Kata-kata adalah aroma nafas batin seseorang. Kata-kata adalah kemampuan yang membedakan manusia. Sebuah kata adalah janji dan cermin dari si pembicara. Celakanya, banyak bicara kadang membuat si pembicara terbuai. Seolah ucapannya tanpa cela, akibatnya ‘berdusta’ menjadi halal saat mempertahankan argumennya. Atau ‘asal-bunyi’ menjadi ritual agar tidak kelihatan bodoh karena tak mampu menjawab pertanyaan audiens.
Karena itu, berhati-hatilah jika ingin berkata-kata. Jangan mengatakan sesuatu yang sia-sia. Tanpa makna. Apalagi yang menyinggung perasaan manusia hanya untuk sekadar mencari popularitas atau sekadar ‘ingin beda’. Bukankah manusia tidak diciptakan dengan sia-sia, bukankah setiap nafas kita itu dihitung. Orang bijak berkata, “Jika ingin memahami dan menilai seseorang, biarkanlah ia bicara.”
Dalam kehidupan sehari-hari –sadar tidak sadar, kita sering melanggar janji atau komitmen. Tidak jujur dalam menyatakan sebuah kejadian. Berbohong dalam menyampaikan sebuah kisah. Bahkan aku mengenal seorang motivator yang kemana-mana mengatakan, sekaligus ‘menjual’ kemampuan matanya yang –katanya, sanggup melihat sampai 500 meter ke kedalaman tanah.
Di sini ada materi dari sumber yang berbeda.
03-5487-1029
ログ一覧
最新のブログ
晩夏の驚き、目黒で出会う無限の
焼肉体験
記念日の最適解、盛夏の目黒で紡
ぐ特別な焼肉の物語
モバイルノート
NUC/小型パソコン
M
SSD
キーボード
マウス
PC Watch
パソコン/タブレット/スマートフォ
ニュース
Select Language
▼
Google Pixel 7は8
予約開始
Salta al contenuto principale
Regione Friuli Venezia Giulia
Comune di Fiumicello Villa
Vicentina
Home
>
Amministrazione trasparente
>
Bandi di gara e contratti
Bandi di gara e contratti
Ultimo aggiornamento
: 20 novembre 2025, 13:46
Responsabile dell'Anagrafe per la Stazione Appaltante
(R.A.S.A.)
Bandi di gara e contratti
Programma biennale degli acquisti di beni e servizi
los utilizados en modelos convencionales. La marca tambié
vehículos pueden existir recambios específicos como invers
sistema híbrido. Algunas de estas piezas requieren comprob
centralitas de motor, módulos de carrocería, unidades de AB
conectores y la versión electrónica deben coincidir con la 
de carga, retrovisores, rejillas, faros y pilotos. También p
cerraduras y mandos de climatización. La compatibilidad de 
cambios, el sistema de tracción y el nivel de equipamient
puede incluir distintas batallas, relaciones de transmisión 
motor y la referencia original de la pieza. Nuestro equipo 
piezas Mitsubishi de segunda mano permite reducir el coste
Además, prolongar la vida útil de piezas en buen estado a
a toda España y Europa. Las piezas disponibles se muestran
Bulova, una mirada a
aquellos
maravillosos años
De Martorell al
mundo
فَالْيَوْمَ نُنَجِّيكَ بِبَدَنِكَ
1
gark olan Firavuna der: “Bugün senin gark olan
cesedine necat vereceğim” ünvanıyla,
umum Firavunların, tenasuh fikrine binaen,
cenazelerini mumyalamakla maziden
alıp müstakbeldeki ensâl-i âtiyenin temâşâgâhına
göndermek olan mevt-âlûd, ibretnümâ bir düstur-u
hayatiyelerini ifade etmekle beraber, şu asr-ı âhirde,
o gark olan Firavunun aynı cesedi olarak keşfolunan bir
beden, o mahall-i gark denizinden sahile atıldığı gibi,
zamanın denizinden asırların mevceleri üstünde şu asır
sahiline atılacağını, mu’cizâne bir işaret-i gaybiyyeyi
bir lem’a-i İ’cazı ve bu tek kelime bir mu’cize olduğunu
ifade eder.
Waduhh …! Betapa banyak cara dan kiat menipu audiens atau jamaah melalui kata-kata, demi mempertahankan citra dan popularitas.
Dari situ aku belajar, bahwa perkataan itu seringkali menipu. Ucapan seseorang tidak pasti menunjukkan keadaan yang sebenarnya tentang orang tersebut. Banyak kita temukan orang-orang yang menyembunyikan realitas keburukan mereka dengan kata-kata mereka yang manis dan indah. Pembicaraan mereka boleh jadi menukik tetapi belum tentu aplikatif.
Setelah keliling berceramah, aku pun tersadarkan usai membaca tulisan Ibnu Samak. Begini katanya, “Berapa banyak orang yang mengingatkan tentang Allah itu lupa kepada Allah. Tak terhitung banyaknya orang yang menyuruh agar takut kepada Allah itu malah berani kepada Allah. Tak sedikit orang yang mengajak mendekat kepada Allah itu malah jauh dari Allah. Betapa banyak orang yang mengajak kepada Allah justru berlari menjauh dari-Nya. Dan tak terkira orang yang membaca kitabullah itu melepaskan diri dari ayat-ayat Allah.”
Kesadaran sering datangnya diakhir, tapi tak ada kata terlambat dalam kamusku. Bukankah bahasa perbuatan itu lebih fasih dan lebih jujur daripada bahasa ucapan?
Aku –
yang masih sering silap kata .. maafken ya.